What is needed: Reproduce every line of the records below verbatim, leaving out the pictures.

(Chart interpretation exercises)
::::
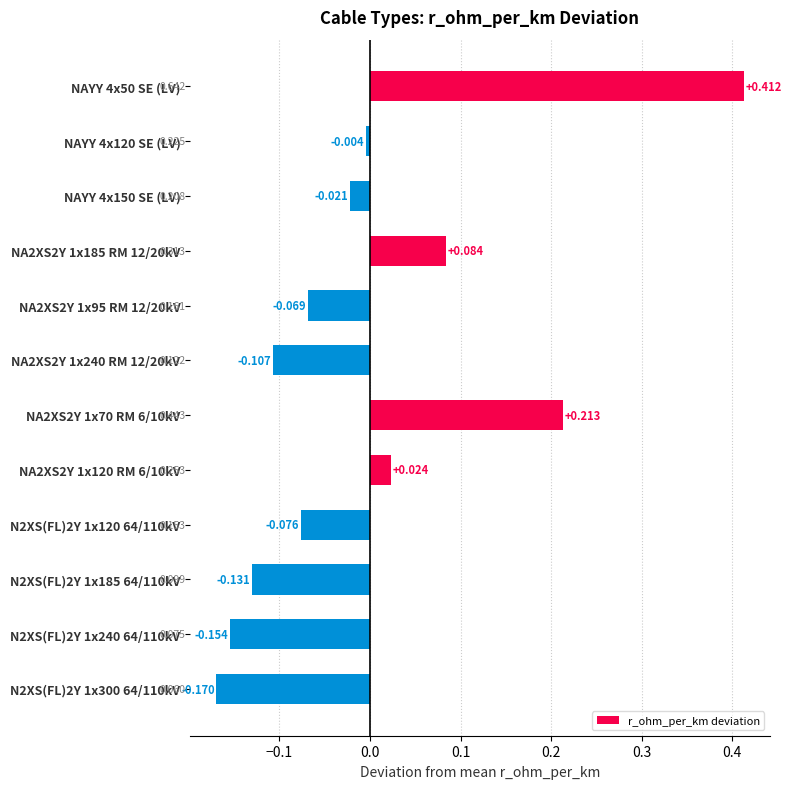

What is the difference between the maximum and minimum values?

0.6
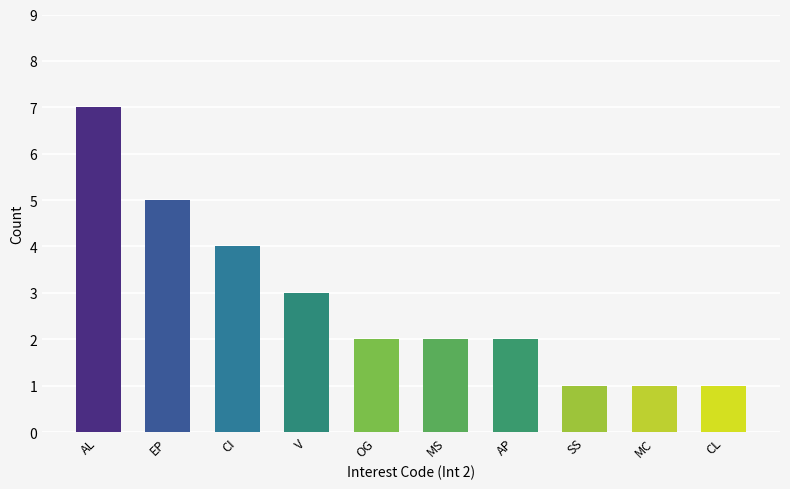

Reading left to right, what are all the values shown in this chart?

AL=7	EP=5	CI=4	V=3	OG=2	MS=2	AP=2	SS=1	MC=1	CL=1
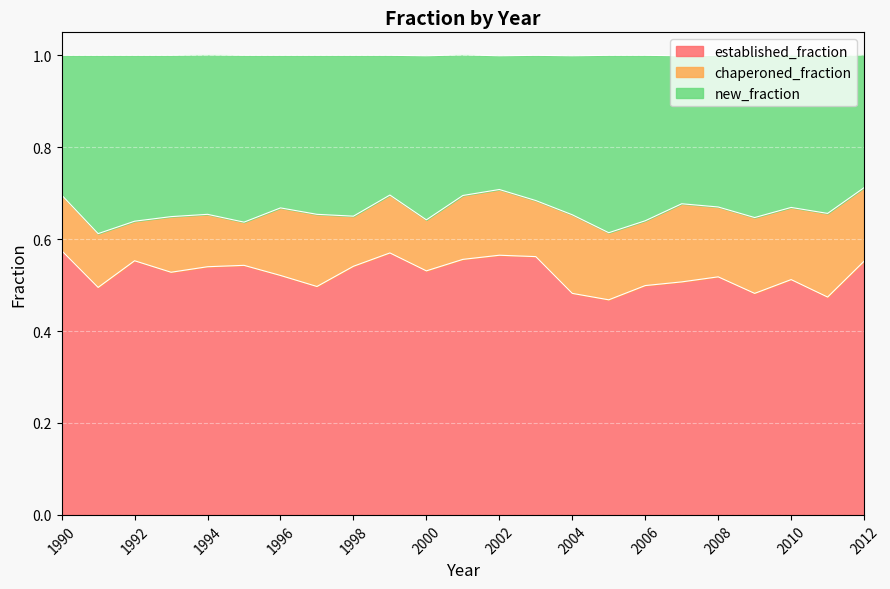

What are all the series names shown in the legend?

established_fraction, chaperoned_fraction, new_fraction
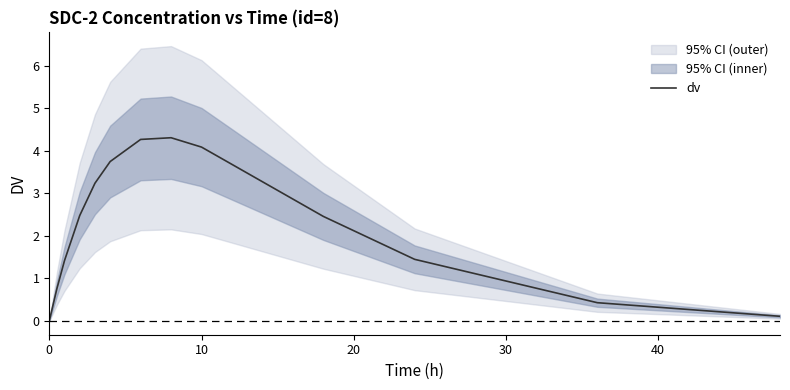

What is the value of the 11th point from the left?

0.8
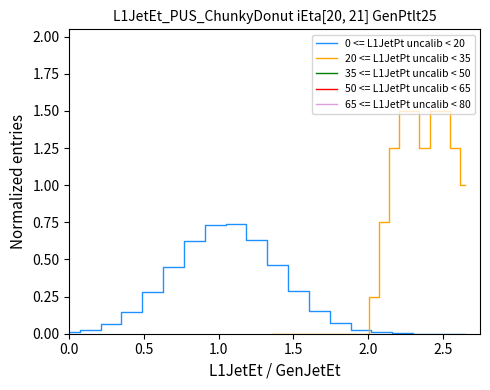

The value of 20 <= L1JetPt uncalib < 35 at 15 is 0.4. True or false?

False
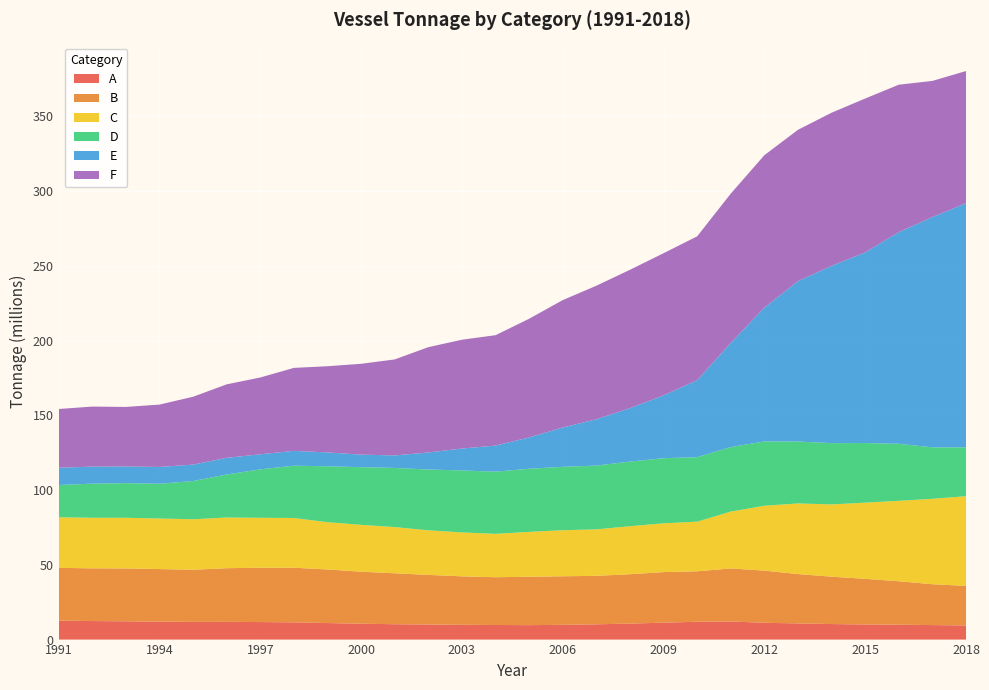

Reading right to left, list all the values displayed in this chart.

A: 2018=9456000	2017=9701000	2016=9953000	2015=10113000	2014=10385000	2013=10826000	2012=11245000	2011=12119000	2010=11917000	2009=11322000	2008=10699000	2007=10221000	2006=9861000	2005=9661000	2004=9758000	2003=9899000	2002=10073000	2001=10275000	2000=10614000	1999=11061000	1998=11527000	1997=11728000	1996=11871000	1995=11839000	1994=11991000	1993=12237000	1992=12405000	1991=12658000
B: 2018=26463000	2017=27357000	2016=29060000	2015=30535000	2014=31707000	2013=33012000	2012=34893000	2011=35477000	2010=33758000	2009=33829000	2008=33028000	2007=32430000	2006=32492000	2005=32369000	2004=31964000	2003=32419000	2002=33197000	2001=34080000	2000=34803000	1999=35847000	1998=36545000	1997=36329000	1996=35890000	1995=34891000	1994=35179000	1993=35360000	1992=35262000	1991=35329000
C: 2018=60010000	2017=57108000	2016=53821000	2015=50934000	2014=48345000	2013=47226000	2012=43390000	2011=38016000	2010=33206000	2009=32608000	2008=32102000	2007=31074000	2006=30818000	2005=30016000	2004=29007000	2003=29355000	2002=29828000	2001=30905000	2000=31345000	1999=31619000	1998=33259000	1997=33416000	1996=33903000	1995=33753000	1994=33824000	1993=33879000	1992=33827000	1991=33814000
D: 2018=32707000	2017=34435000	2016=38164000	2015=39913000	2014=41004000	2013=41418000	2012=43042000	2011=43157000	2010=43145000	2009=43602000	2008=43221000	2007=42676000	2006=42399000	2005=42253000	2004=41601000	2003=41470000	2002=40676000	2001=39578000	2000=38573000	1999=37404000	1998=34995000	1997=32393000	1996=28782000	1995=25580000	1994=23271000	1993=23170000	1992=22817000	1991=21624000
E: 2018=163318000	2017=154061000	2016=141582000	2015=127538000	2014=118570000	2013=107295000	2012=89549000	2011=69697000	2010=51478000	2009=41986000	2008=35761000	2007=30983000	2006=26310000	2005=20935000	2004=17454000	2003=14666000	2002=11398000	2001=8370000	2000=8396000	1999=9275000	1998=9927000	1997=10093000	1996=11144000	1995=10998000	1994=11225000	1993=11185000	1992=11412000	1991=11523000
F: 2018=88386000	2017=91080000	2016=98630000	2015=102925000	2014=102455000	2013=101258000	2012=101929000	2011=99864000	2010=96249000	2009=95131000	2008=92550000	2007=89332000	2006=85228000	2005=79391000	2004=73840000	2003=72793000	2002=70444000	2001=64208000	2000=60761000	1999=57658000	1998=55503000	1997=51380000	1996=49152000	1995=45387000	1994=41711000	1993=39805000	1992=40151000	1991=39314000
::::
Written answer:
What is the difference between the maximum and minimum values?

0.6

Reading left to right, what are all the values shown in this chart?

AL=7	EP=5	CI=4	V=3	OG=2	MS=2	AP=2	SS=1	MC=1	CL=1

What are all the series names shown in the legend?

established_fraction, chaperoned_fraction, new_fraction

What is the value of the 11th point from the left?

0.8

The value of 20 <= L1JetPt uncalib < 35 at 15 is 0.4. True or false?

False

Reading right to left, list all the values displayed in this chart.

A: 2018=9456000	2017=9701000	2016=9953000	2015=10113000	2014=10385000	2013=10826000	2012=11245000	2011=12119000	2010=11917000	2009=11322000	2008=10699000	2007=10221000	2006=9861000	2005=9661000	2004=9758000	2003=9899000	2002=10073000	2001=10275000	2000=10614000	1999=11061000	1998=11527000	1997=11728000	1996=11871000	1995=11839000	1994=11991000	1993=12237000	1992=12405000	1991=12658000
B: 2018=26463000	2017=27357000	2016=29060000	2015=30535000	2014=31707000	2013=33012000	2012=34893000	2011=35477000	2010=33758000	2009=33829000	2008=33028000	2007=32430000	2006=32492000	2005=32369000	2004=31964000	2003=32419000	2002=33197000	2001=34080000	2000=34803000	1999=35847000	1998=36545000	1997=36329000	1996=35890000	1995=34891000	1994=35179000	1993=35360000	1992=35262000	1991=35329000
C: 2018=60010000	2017=57108000	2016=53821000	2015=50934000	2014=48345000	2013=47226000	2012=43390000	2011=38016000	2010=33206000	2009=32608000	2008=32102000	2007=31074000	2006=30818000	2005=30016000	2004=29007000	2003=29355000	2002=29828000	2001=30905000	2000=31345000	1999=31619000	1998=33259000	1997=33416000	1996=33903000	1995=33753000	1994=33824000	1993=33879000	1992=33827000	1991=33814000
D: 2018=32707000	2017=34435000	2016=38164000	2015=39913000	2014=41004000	2013=41418000	2012=43042000	2011=43157000	2010=43145000	2009=43602000	2008=43221000	2007=42676000	2006=42399000	2005=42253000	2004=41601000	2003=41470000	2002=40676000	2001=39578000	2000=38573000	1999=37404000	1998=34995000	1997=32393000	1996=28782000	1995=25580000	1994=23271000	1993=23170000	1992=22817000	1991=21624000
E: 2018=163318000	2017=154061000	2016=141582000	2015=127538000	2014=118570000	2013=107295000	2012=89549000	2011=69697000	2010=51478000	2009=41986000	2008=35761000	2007=30983000	2006=26310000	2005=20935000	2004=17454000	2003=14666000	2002=11398000	2001=8370000	2000=8396000	1999=9275000	1998=9927000	1997=10093000	1996=11144000	1995=10998000	1994=11225000	1993=11185000	1992=11412000	1991=11523000
F: 2018=88386000	2017=91080000	2016=98630000	2015=102925000	2014=102455000	2013=101258000	2012=101929000	2011=99864000	2010=96249000	2009=95131000	2008=92550000	2007=89332000	2006=85228000	2005=79391000	2004=73840000	2003=72793000	2002=70444000	2001=64208000	2000=60761000	1999=57658000	1998=55503000	1997=51380000	1996=49152000	1995=45387000	1994=41711000	1993=39805000	1992=40151000	1991=39314000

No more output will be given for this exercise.